When we are trying to zero in on our dream home, we try to ensure that the whole experience is smooth. Which is why it is very much necessary to be aware of all the processes that are involved, in order to be mentally prepared no matter what kind of a situation we are faced with.
So, let us take a look at one of the important aspect of the Home Loan process – Registration & stamp duty.
What is stamp duty?
In simple terms, it is a type of tax which is to be paid to the government at the time of registering your property. According to the Indian Stamp Act, it is mandatory to pay the stamp duty as well as the registration charges irrespective of the type of your property or its location.
The entire amount must be paid as a one time payment and is probably one of the initial steps towards purchasing your dream home. In case there is a delay in paying this, it will attract a penalty too.
What are the charges?
It is usually a certain percentage of the guideline value (and not the market value) of your property. What’s guideline value? It is the value of the property as set by the state government. What’s market value? It is the actual value which you will be paying while buying your property.
In Tamil Nadu, the Stamp-Duty charge is – 8% of the guideline value of your property.

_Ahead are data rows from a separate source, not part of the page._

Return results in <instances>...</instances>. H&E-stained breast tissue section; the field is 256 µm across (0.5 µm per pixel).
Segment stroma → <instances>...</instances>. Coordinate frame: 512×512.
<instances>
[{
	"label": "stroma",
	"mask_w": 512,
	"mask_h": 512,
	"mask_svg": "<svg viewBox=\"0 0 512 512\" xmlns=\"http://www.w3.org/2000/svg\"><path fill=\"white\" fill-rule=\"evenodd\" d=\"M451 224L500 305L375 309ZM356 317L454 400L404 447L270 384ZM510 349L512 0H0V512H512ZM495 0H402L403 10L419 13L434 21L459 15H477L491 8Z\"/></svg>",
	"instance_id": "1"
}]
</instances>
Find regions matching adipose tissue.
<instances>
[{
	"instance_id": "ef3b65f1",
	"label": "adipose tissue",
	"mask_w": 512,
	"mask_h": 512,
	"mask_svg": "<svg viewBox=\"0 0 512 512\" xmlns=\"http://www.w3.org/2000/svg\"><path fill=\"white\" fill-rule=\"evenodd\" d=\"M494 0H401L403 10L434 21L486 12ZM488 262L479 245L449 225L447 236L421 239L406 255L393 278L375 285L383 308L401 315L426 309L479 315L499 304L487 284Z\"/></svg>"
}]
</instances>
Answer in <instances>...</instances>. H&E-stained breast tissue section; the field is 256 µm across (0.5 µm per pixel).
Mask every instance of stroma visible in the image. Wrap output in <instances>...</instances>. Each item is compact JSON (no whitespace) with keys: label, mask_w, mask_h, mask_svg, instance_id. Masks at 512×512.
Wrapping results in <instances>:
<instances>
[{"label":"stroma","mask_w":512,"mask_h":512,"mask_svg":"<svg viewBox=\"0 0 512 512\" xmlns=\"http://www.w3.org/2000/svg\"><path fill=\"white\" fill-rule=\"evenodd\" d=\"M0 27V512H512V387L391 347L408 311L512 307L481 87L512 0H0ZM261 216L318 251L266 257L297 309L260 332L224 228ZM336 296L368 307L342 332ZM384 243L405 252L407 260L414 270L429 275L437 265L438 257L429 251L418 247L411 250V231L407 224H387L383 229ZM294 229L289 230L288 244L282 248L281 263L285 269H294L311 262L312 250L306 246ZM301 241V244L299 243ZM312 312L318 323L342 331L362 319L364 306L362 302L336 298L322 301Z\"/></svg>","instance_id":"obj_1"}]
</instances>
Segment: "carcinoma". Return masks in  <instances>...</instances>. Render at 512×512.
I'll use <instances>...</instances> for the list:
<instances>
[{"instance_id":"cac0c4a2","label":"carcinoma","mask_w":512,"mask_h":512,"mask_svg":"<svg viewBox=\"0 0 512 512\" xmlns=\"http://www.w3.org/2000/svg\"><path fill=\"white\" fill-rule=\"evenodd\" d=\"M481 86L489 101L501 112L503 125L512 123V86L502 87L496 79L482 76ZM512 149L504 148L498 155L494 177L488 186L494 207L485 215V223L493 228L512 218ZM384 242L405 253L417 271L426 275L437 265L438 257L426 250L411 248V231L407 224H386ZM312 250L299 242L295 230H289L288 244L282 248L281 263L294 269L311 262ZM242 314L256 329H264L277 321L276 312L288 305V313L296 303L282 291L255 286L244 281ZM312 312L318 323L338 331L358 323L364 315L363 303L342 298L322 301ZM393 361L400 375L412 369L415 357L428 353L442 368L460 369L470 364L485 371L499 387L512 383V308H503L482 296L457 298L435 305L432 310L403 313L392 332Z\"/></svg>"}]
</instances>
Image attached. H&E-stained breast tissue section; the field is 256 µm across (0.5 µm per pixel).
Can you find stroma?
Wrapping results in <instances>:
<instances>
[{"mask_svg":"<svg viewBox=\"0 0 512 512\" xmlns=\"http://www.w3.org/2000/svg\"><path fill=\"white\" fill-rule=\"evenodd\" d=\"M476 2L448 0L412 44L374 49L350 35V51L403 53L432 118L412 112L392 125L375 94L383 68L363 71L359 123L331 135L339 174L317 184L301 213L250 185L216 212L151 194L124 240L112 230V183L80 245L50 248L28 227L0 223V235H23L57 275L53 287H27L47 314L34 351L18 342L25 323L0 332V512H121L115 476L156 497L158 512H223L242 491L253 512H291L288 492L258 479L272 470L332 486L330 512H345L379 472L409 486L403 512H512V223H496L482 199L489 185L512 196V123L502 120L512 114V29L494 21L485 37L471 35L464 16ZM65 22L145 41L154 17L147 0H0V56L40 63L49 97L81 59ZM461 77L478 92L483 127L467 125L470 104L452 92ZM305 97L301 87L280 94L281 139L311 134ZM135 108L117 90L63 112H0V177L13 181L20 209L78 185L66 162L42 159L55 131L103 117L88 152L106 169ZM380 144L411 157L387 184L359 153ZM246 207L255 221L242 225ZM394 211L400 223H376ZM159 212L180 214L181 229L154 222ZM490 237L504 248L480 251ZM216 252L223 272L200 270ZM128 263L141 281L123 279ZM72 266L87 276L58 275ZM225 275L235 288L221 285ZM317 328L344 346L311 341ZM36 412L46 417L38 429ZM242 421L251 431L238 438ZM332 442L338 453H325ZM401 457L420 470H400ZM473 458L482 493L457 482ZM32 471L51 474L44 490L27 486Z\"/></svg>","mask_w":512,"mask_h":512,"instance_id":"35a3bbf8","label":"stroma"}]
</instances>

Registration charge is – 1% .
So, when you are applying for a home loan, you might want to take into consideration these charges so that you will be able to pay for all of it, without any setbacks.
Why should I pay Stamp Duty?
It is under the State government’s law to pay for the stamp duty. It is one way to add to the revenue of the local governments. It also designates you as the legal owner of your property.
Moreover, registering your property ensures that, in future there is less chance for any kind of dispute to arise in terms of ownership or claim towards your property.
What is the process for registering my property?
The process is simple and as follows:
1. You identify the property you want to buy ( it could be an apartment, an individual house, etc).
2. Once you check out the price, you might want to start looking out for a home loan.
3. Choose a date for registering your property.
4. On the date of the registration, you will have to visit the local sub-registrar office where you will find the previous ownership details so that it can all be transferred to your name.
5. You will be required to pay 9% of the guideline value of the property. Make sure this is a one shot payment in order to avoid any penalty.
6. Registering your property in your name means to take the full legal ownership for your property and registering the same with the government.
It is a simple step as long as you are aware of the charges involved beforehand and are prepared for it accordingly.